§ Описание задания: Перепиши строки записей в виде JSON-списка строк, по одному элементу на каждую строку, без пустых строк: начни с самого начала записей и закончи строкой, в которой стоит "schlechtesten Eigenschaften als", включая её. Изображения в ответ не включай.

§ Записи:
--------------------------------
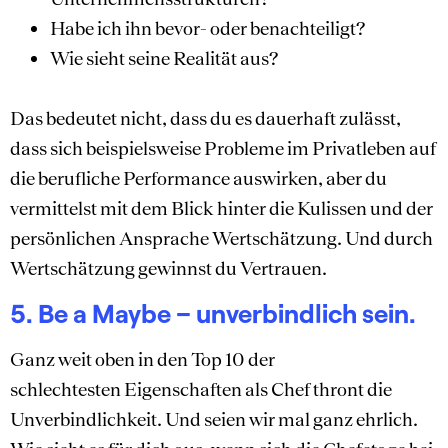
Habe ich ihn bevor- oder benachteiligt?
Wie sieht seine Realität aus?
Das bedeutet nicht, dass du es dauerhaft zulässt,
dass sich beispielsweise Probleme im Privatleben auf
die berufliche Performance auswirken, aber du
vermittelst mit dem Blick hinter die Kulissen und der
persönlichen Ansprache Wertschätzung. Und durch
Wertschätzung gewinnst du Vertrauen.
5. Be a Maybe – unverbindlich sein.
Ganz weit oben in den Top 10 der
schlechtesten Eigenschaften als Chef thront die
Unverbindlichkeit. Und seien wir mal ganz ehrlich.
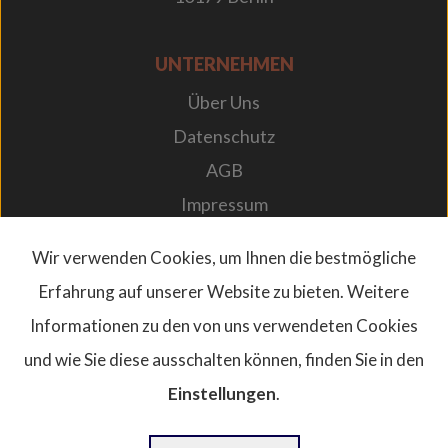
UNTERNEHMEN
Über Uns
Datenschutz
AGB
Impressum
Karriere bei Designplan
Wir verwenden Cookies, um Ihnen die bestmögliche
Newsletter
Erfahrung auf unserer Website zu bieten. Weitere
FAQs
Informationen zu den von uns verwendeten Cookies
und wie Sie diese ausschalten können, finden Sie in den
Einstellungen
.
© 2026. Designplan.
USt.-ID-Nr: DE367997600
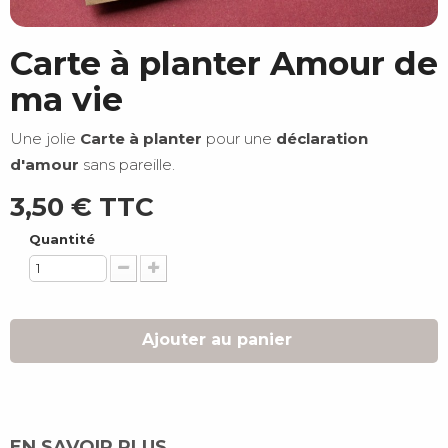
Carte à planter Amour de
ma vie
Une jolie
Carte à planter
pour une
déclaration
d'amour
sans pareille.
3,50 €
TTC
Quantité
Ajouter au panier
EN SAVOIR PLUS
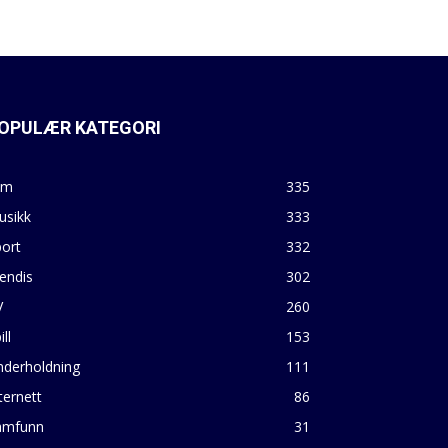
OPULÆR KATEGORI
lm
335
usikk
333
ort
332
endis
302
V
260
ill
153
nderholdning
111
ternett
86
amfunn
31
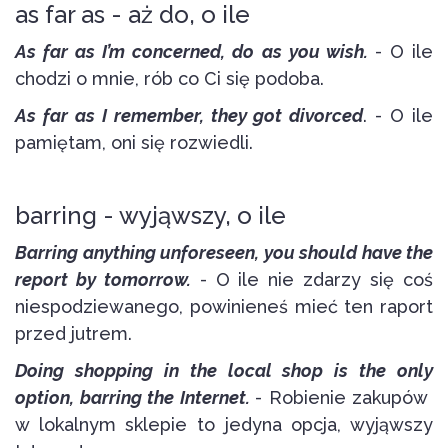
as far as - aż do, o ile
As far as I’m concerned, do as you wish.
- O ile
chodzi o mnie, rób co Ci się podoba.
As far as I remember, they got divorced
. - O ile
pamiętam, oni się rozwiedli.
barring - wyjąwszy, o ile
Barring anything unforeseen, you should have the
report by tomorrow.
- O ile nie zdarzy się coś
niespodziewanego, powinieneś mieć ten raport
przed jutrem.
Doing shopping in the local shop is the only
option, barring the Internet.
- Robienie zakupów
w lokalnym sklepie to jedyna opcja, wyjąwszy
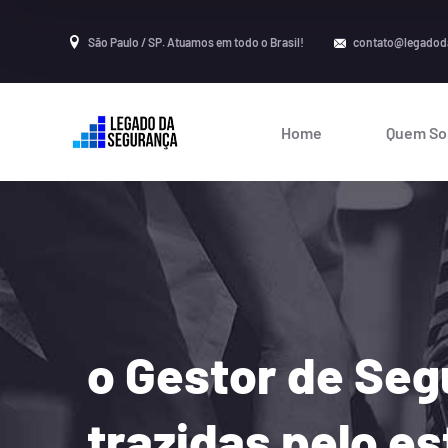
São Paulo / SP. Atuamos em todo o Brasil!
contato@legadod
Home
Quem S
o Gestor de Seg
trazidas pelo e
--------------------------------
§ Письменный ответ:
[
  "Habe ich ihn bevor- oder benachteiligt?",
  "Wie sieht seine Realität aus?",
  "Das bedeutet nicht, dass du es dauerhaft zulässt,",
  "dass sich beispielsweise Probleme im Privatleben auf",
  "die berufliche Performance auswirken, aber du",
  "vermittelst mit dem Blick hinter die Kulissen und der",
  "persönlichen Ansprache Wertschätzung. Und durch",
  "Wertschätzung gewinnst du Vertrauen.",
  "5. Be a Maybe – unverbindlich sein.",
  "Ganz weit oben in den Top 10 der",
  "schlechtesten Eigenschaften als Chef thront die"
]